= June Thunder =

June Thunder is a 28-line poem by Louis MacNeice. It was first published in book form in MacNeice's poetry collection The Earth Compels (1938). The poem begins with memories of idyllic summer days in the countryside - "the unenduring / Joys of a season" - before returning to the present and "impending thunder". June Thunder is written in a loose form of the sapphic stanza, with three lines set in falling rhythm followed by a shorter fourth line. The poem was anthologised in A New Anthology of Modern Verse 1920-1940 (1941), edited by Cecil Day-Lewis and L.A.G. Strong, and Penguin New Writing No. 2 (January 1941).

==Themes==

Blackness at half-past eight, the night's precursor,
Clouds like falling masonry and lightning's lavish
Annunciation, the sword of the mad archangel
    Flashed from the scabbard.

— "June Thunder", Stanza 6

Jon Stallworthy, in his biography of Louis MacNeice, links June Thunder to The Sunlight on the Garden, the poem that immediately follows June Thunder in MacNeice's 1938 poetry collection The Earth Compels. The two poems show MacNeice thinking along much the same lines and using the same imagery, with "birds", "sky", "garden", "thunder" and "rain" as shared words.

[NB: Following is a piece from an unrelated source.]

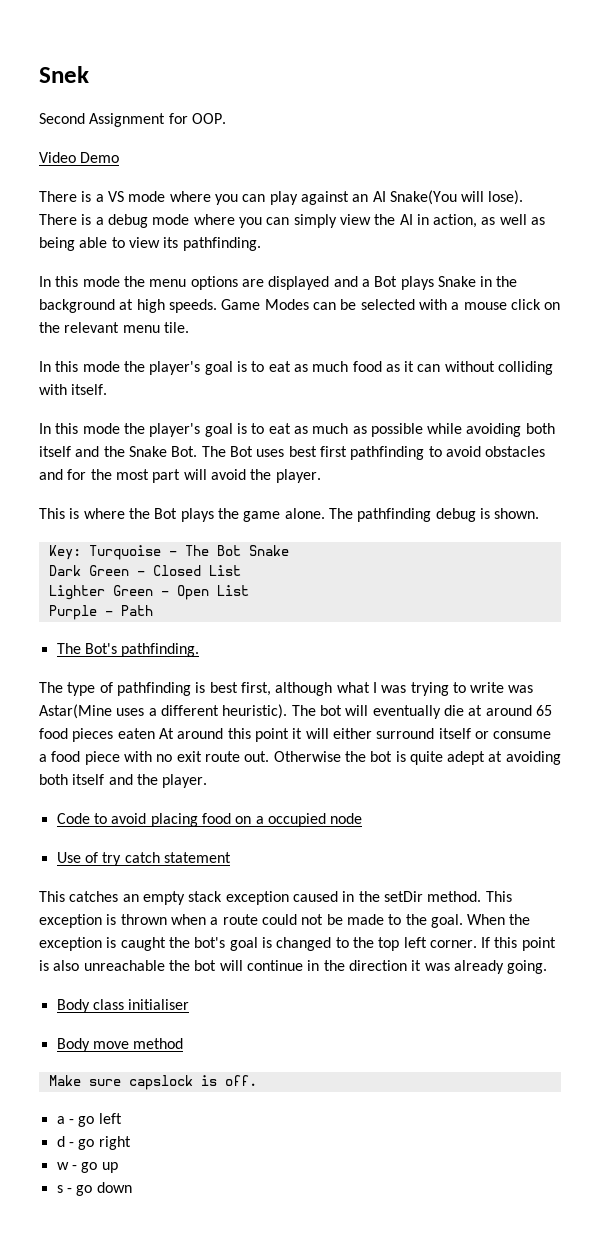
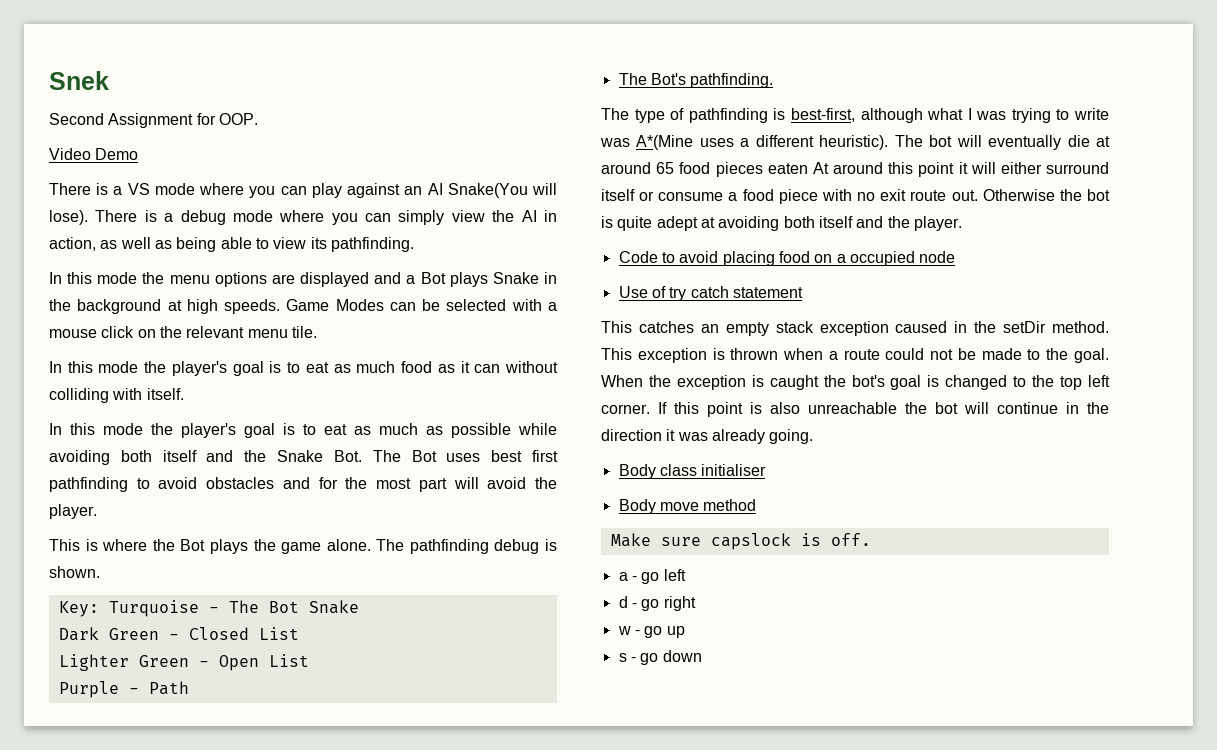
[209,682,271,696] best first, -> [790,108,855,122] best-first,
[39,704,112,719] Astar(Mine -> [636,135,694,150] A*(Mine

June Thunder begins with memories of earlier, idyllic summer days. The opening stanza, which describes "driving through tiny / Roads, the mudguards brushing the cowparsley", is similar in tone to section viii of Autumn Journal (1939), in which MacNeice recalls how he "drove around Shropshire in a bijou car" together with his first wife Mary Ezra. The second stanza, describing chalkland in summer, with beech trees and gorse, suggests the countryside close to Marlborough College, where MacNeice was a pupil. (As a schoolboy, MacNeice had indulged in "long bicycle rides into the Wiltshire countryside" with his close friend Graham Shepard.) In the third stanza the tone changes as the poem returns to the present and "impending thunder". Rain "comes / Down like a dropscene", and is followed by thunder - "clouds like falling masonry" - and lightning. The final stanza sees the poet alone and yearning for his lover's presence: "If only you would come..."

==Structure==
June Thunder is a poem of seven stanzas, each of four lines. The poem does not make use of a rhyme scheme. The poem is written in a loose form of the sapphic stanza, and is included by Grace Schulman in a list of English poems that are "sapphics-inspired". The short fourth line of each stanza is an Adonic, as in a sapphic stanza: "Joys of a season". However, the long lines vary from ten to fourteen syllables, and "make no pretence at exact adherence to the paradigm." According to Harvey Gross and Robert McDowell, "MacNeice infuses his sapphics with those qualities of yearning and wonder that characterize the great examples of the form."